20 Prozent weniger Pflegeeltern als 2017

Der starke Rückgang an Pflegefamilien sei auf die schlechten Sozialbedingungen zurückzuführen: Von 2017 bis 2023 ist laut Sozialbehörde die Anzahl der Pflegefamilien um rund 20 Prozent gesunken. Im Sommer 2024 lag die Anzahl bei 865 Pflegefamilien.

Um die Zahl wieder zu erhöhen, braucht es Pflegeeltern, die einen langwierigen Prozess durchlaufen wollen: von der ersten Infoveranstaltung über Schulungen bis zur vollständigen Qualifikation und dem Matching-Prozess, in dem geschaut wird, welches Kind zu welchen Eltern passt. Die neuen finanziellen Rahmenbedingungen würden zwar „nicht alle Probleme lösen, aber einen positiven Schritt machen, wofür viel gekämpft wurde“, meint Scholz-Hinton.

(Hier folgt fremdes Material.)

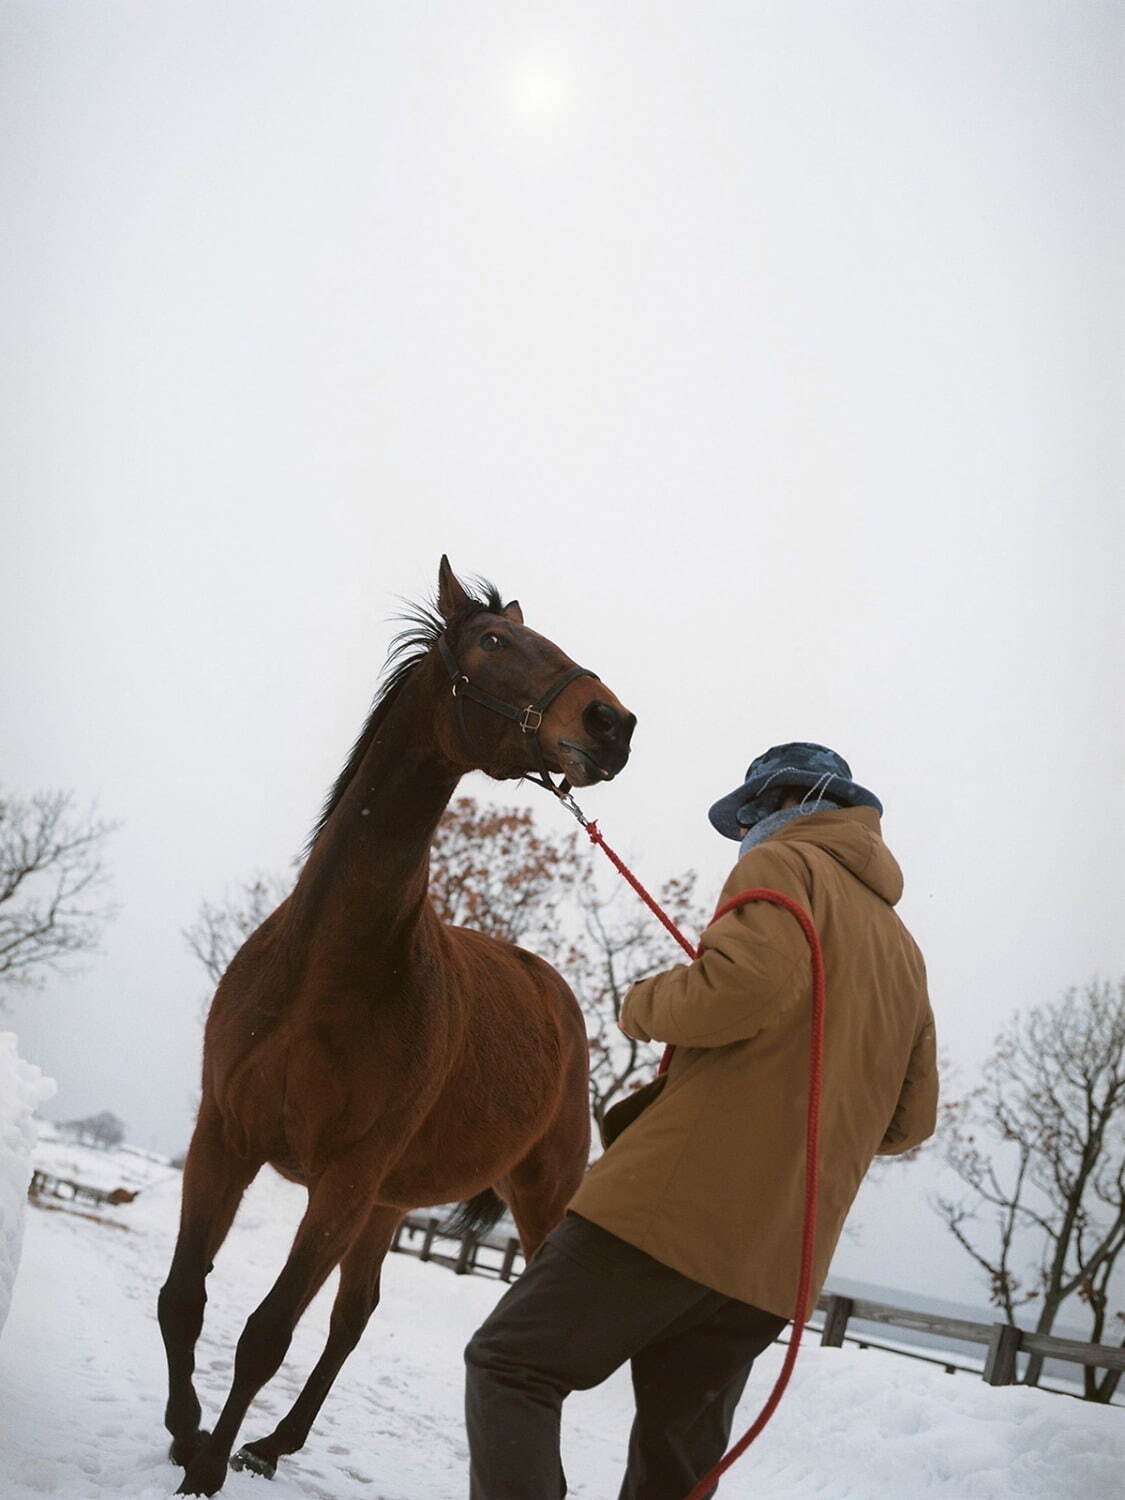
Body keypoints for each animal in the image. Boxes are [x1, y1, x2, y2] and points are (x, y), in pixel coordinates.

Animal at [157, 561, 636, 1488]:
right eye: (495, 640)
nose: (612, 722)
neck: (324, 974)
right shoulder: (224, 1138)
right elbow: (183, 1298)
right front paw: (188, 1433)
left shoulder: (342, 1183)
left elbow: (265, 1335)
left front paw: (205, 1468)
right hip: (386, 1205)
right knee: (354, 1316)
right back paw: (273, 1444)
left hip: (529, 1198)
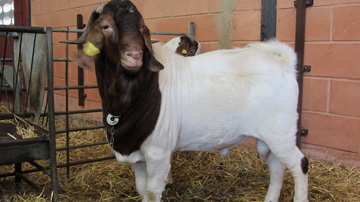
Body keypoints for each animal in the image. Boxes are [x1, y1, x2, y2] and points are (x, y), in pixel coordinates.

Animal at [69, 0, 310, 201]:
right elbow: (141, 189)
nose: (135, 55)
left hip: (281, 131)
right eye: (106, 26)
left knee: (300, 164)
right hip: (271, 137)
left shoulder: (158, 152)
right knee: (277, 167)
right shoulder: (137, 155)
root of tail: (282, 62)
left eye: (141, 27)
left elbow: (152, 192)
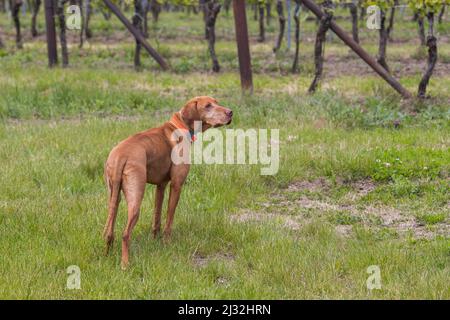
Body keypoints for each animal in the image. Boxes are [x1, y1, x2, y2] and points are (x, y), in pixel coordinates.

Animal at [104, 96, 234, 268]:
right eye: (208, 106)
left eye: (217, 102)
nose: (230, 112)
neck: (179, 125)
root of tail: (121, 156)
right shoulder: (176, 185)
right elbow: (169, 218)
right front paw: (166, 243)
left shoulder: (161, 186)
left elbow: (157, 218)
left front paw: (155, 241)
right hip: (136, 198)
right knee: (125, 235)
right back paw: (125, 264)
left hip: (114, 197)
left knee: (108, 232)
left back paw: (106, 255)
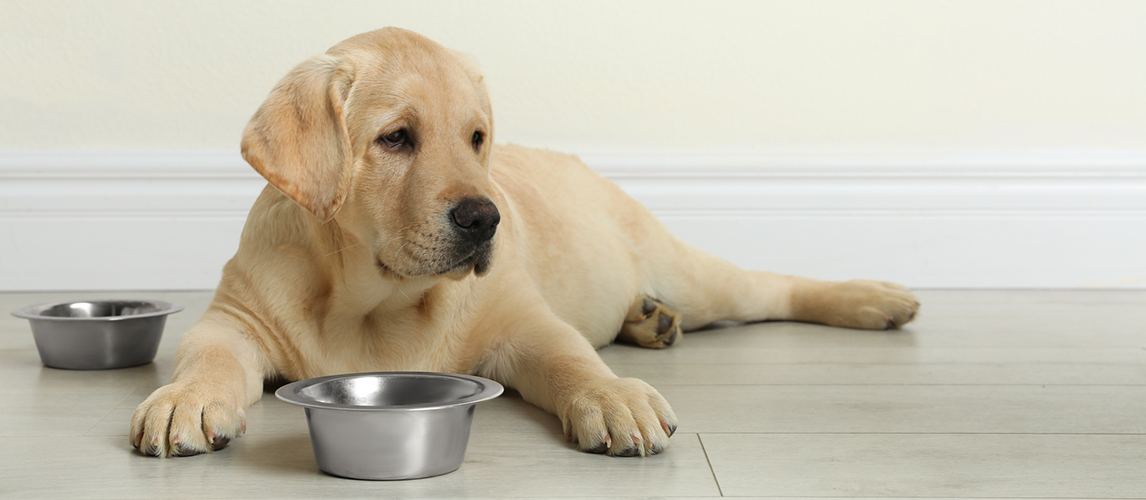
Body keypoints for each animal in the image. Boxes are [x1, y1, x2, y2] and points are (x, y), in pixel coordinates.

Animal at [131, 27, 921, 456]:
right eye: (396, 139)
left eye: (477, 138)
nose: (486, 219)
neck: (372, 300)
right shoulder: (234, 321)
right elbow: (205, 359)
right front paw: (183, 399)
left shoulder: (524, 323)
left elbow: (573, 360)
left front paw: (615, 397)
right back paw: (648, 320)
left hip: (690, 271)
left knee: (768, 287)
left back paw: (874, 298)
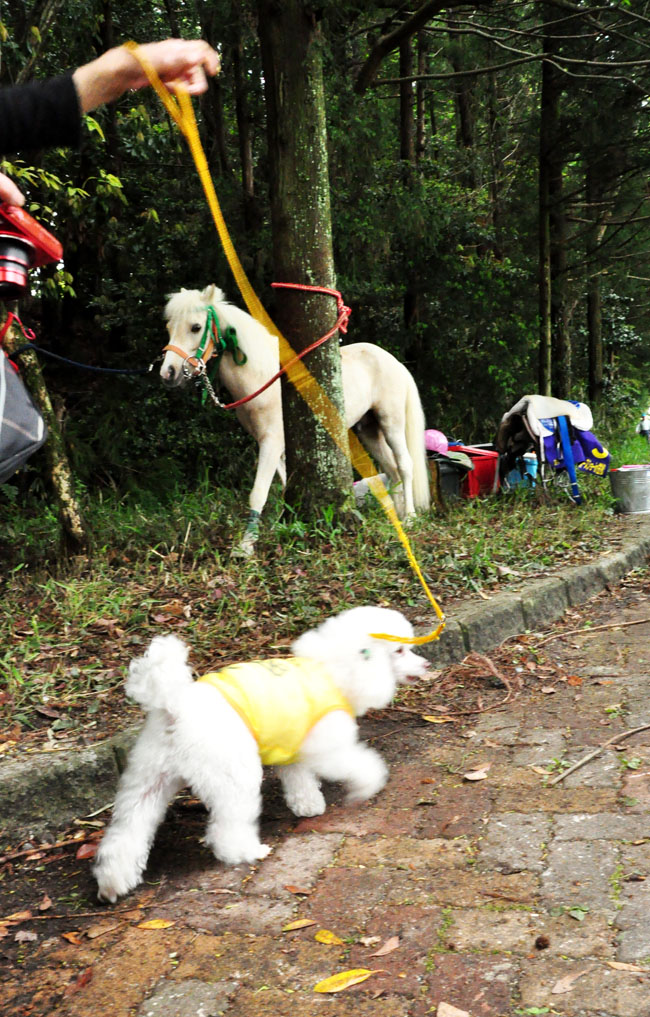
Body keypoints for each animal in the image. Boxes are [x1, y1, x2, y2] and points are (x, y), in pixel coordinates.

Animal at [160, 284, 430, 551]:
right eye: (169, 327)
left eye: (196, 327)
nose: (168, 373)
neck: (263, 377)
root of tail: (394, 361)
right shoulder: (278, 448)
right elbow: (283, 488)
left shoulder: (271, 443)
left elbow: (258, 492)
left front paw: (246, 546)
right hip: (369, 430)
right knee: (392, 471)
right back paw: (397, 517)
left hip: (391, 423)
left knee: (404, 465)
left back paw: (410, 518)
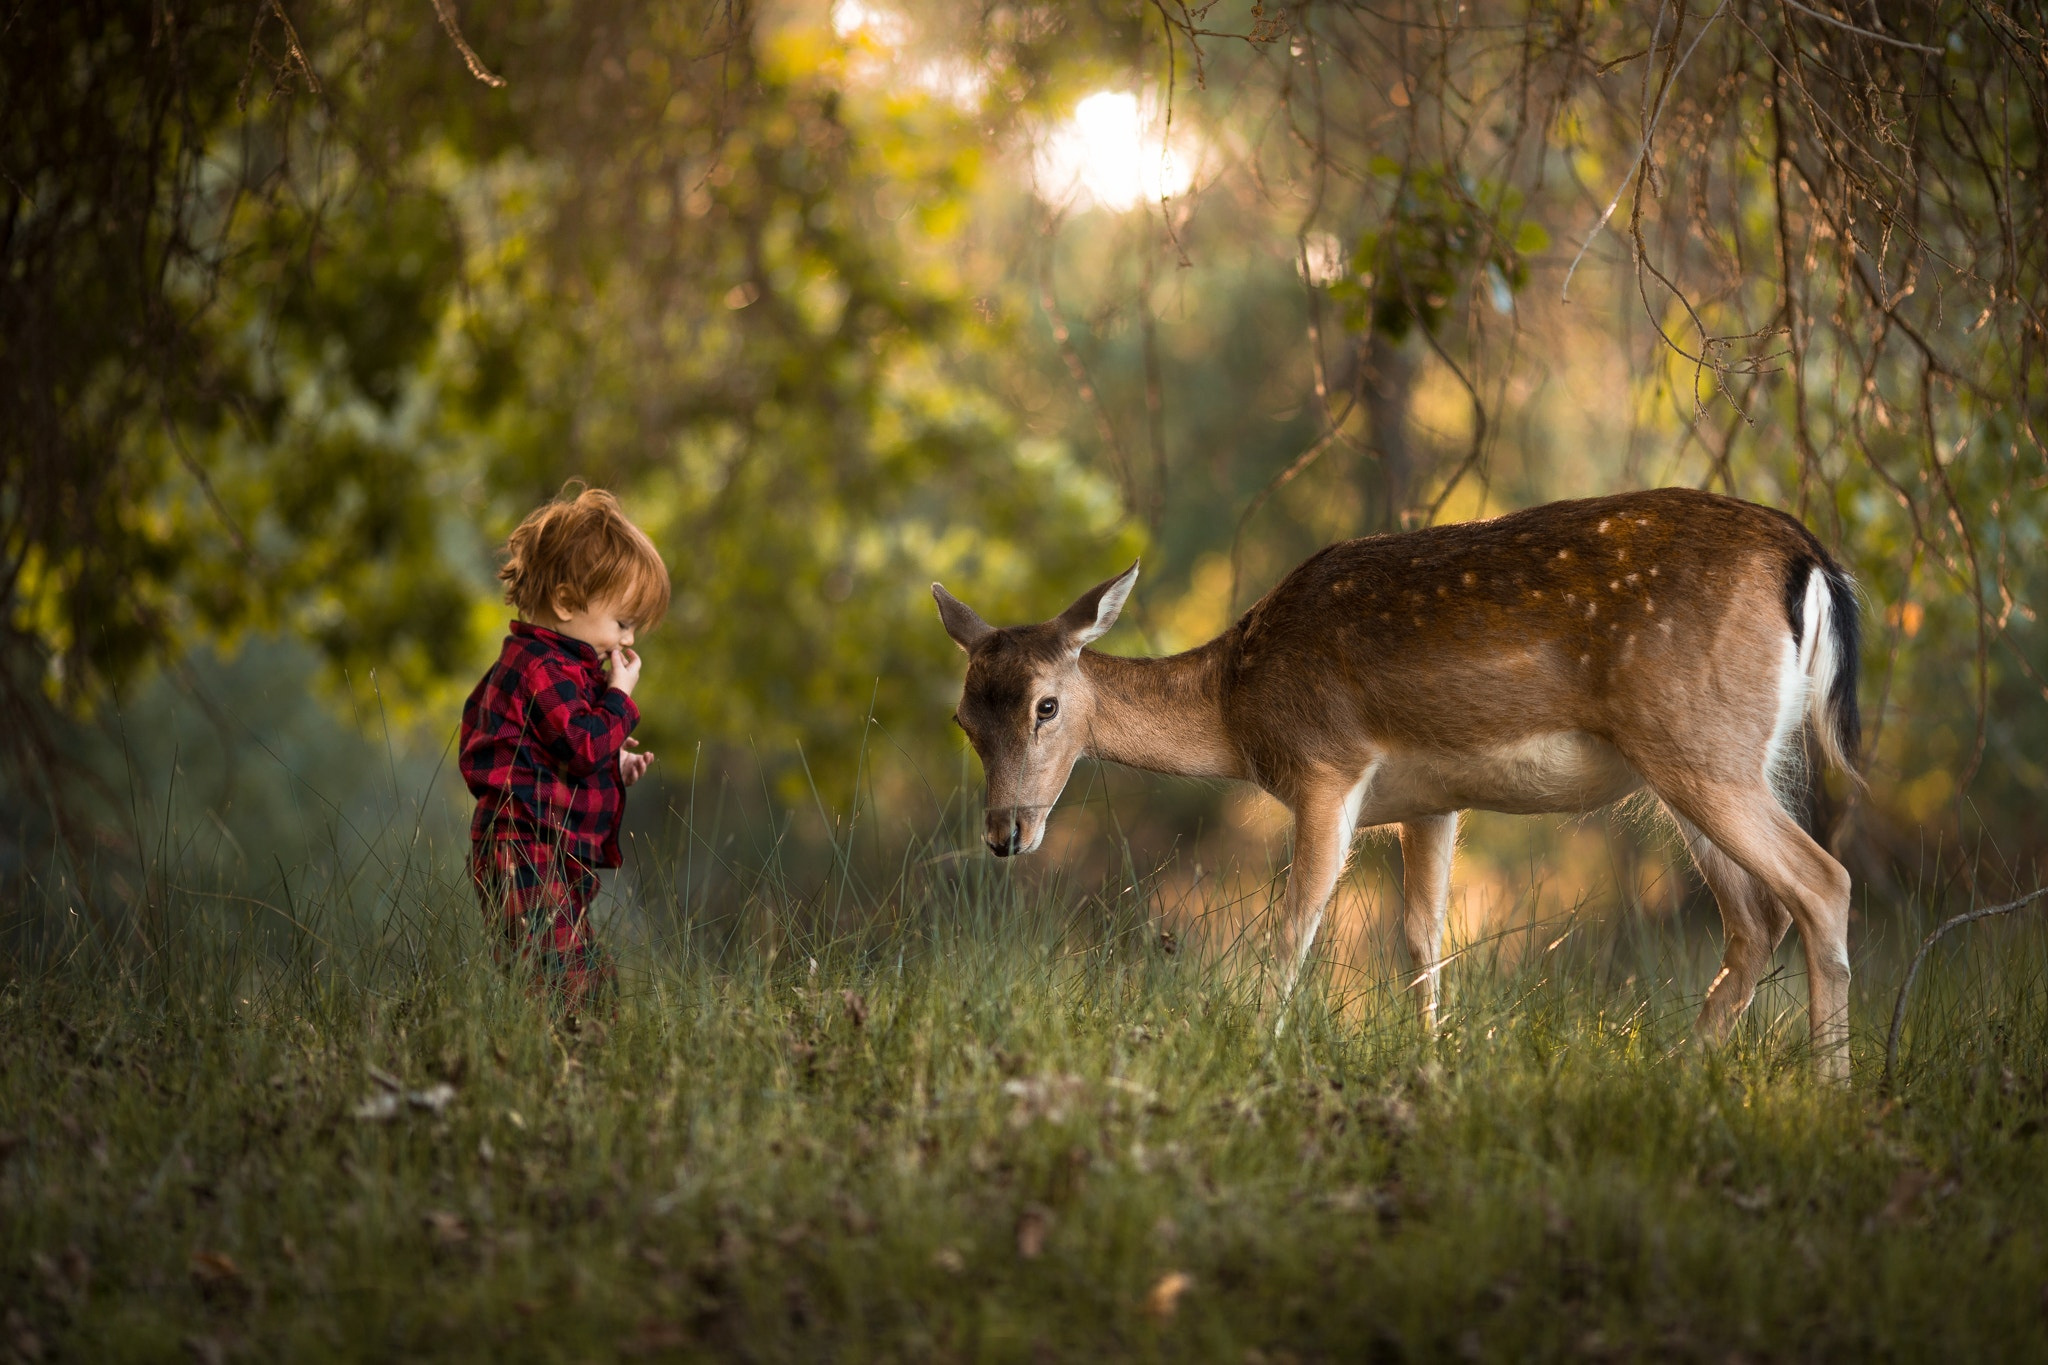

In Bremen werden Pflegeeltern im Rahmen eines Modellprojekts bereits seit August 2024, wie nun in Hamburg, gefördert. Das Modellprojekt ist bis 2029 festgeschrieben.

Seit 2020 gibt es die Pflegeeltern-Förderung in Hannover: Dort hat die elterngeldähnliche Leistung dazu geführt, dass sich jährlich sechs bis sieben Familien zusätzlich entschlossen haben, ein Pflegekind aufzunehmen, teilt der Landesjugendausschuss mit.